BigGAN-PyTorch icon indicating copy to clipboard operation
BigGAN-PyTorch copied to clipboard

FID is nan

Open doantientai opened this issue 6 years ago • 4 comments
trafficstars

Hi guys, thank you for the amazing work!

I have a trouble with FID. During the training, many times the log shows FID is nan. It does not happen all the time but more than a half of them.

So I wonder in which cases FID can be nan? And what can I do to prevent it?

Thank you very much!

doantientai avatar Oct 31 '19 10:10 doantientai

Hi @doantientai, the FID value is a sort of difference between two Gaussians and comes from Frechet Distance computation. The reason for NaN FID value could be small number of samples (<2048). You can see two different frechet distance computation methods in inception_utils.py . As default it uses the 'torch' method. So try the 'numpy' method instead of 'torch'. I hope it works.

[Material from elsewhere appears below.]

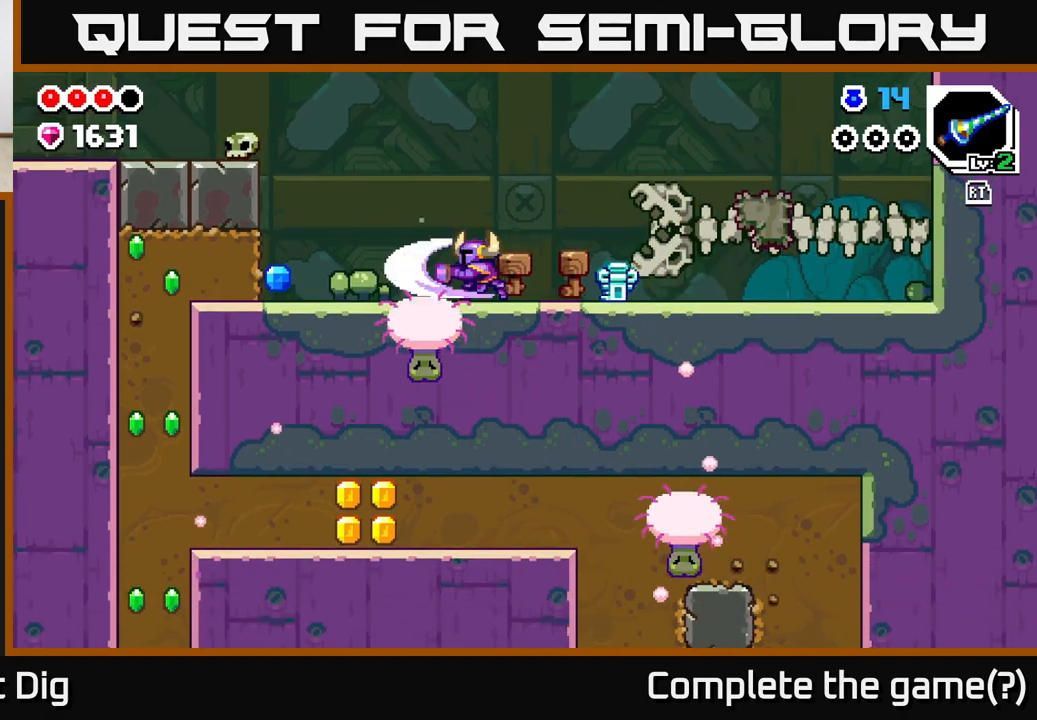
{"buttons": [], "left_stick": "left", "right_stick": "center", "events": [[17, "left_stick", "left"]]}
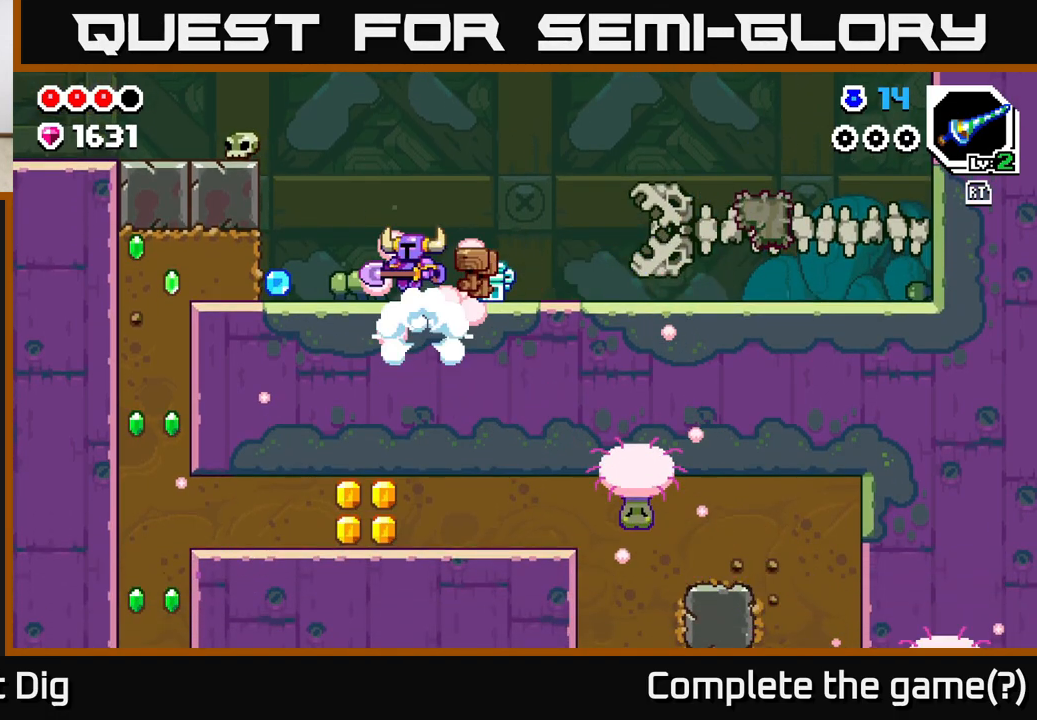
{"buttons": [], "left_stick": "left", "right_stick": "center", "events": [[383, "X", "down"], [500, "X", "up"]]}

damlasena avatar Nov 03 '19 12:11 damlasena

Thank you @damlasena, I switched to numpy method and it works. I also think that the line 306 in inception_utils.py should be: FID = numpy_calculate_frechet_distance(mu, sigma, data_mu, data_sigma) instead of: FID = numpy_calculate_frechet_distance(mu.cpu().numpy(), sigma.cpu().numpy(), data_mu, data_sigma) because in the line 299, mu and sigma are already converted to numpy arrays

doantientai avatar Nov 04 '19 21:11 doantientai

Hi, @doantientai @damlasena. Is there anyone who finds that numpy_calculate_frechet_distance will cost a lot of time? For example, when I want to vilify the model performance, it cost me almost 1 day or more to calculate the metric. I don't know why I cost so much time! So, someone who can help me fix this problem? Thanks!

LonglongaaaGo avatar Apr 20 '21 00:04 LonglongaaaGo

BTW, I use the V100 32GB device with 8 CPUs

LonglongaaaGo avatar Apr 20 '21 00:04 LonglongaaaGo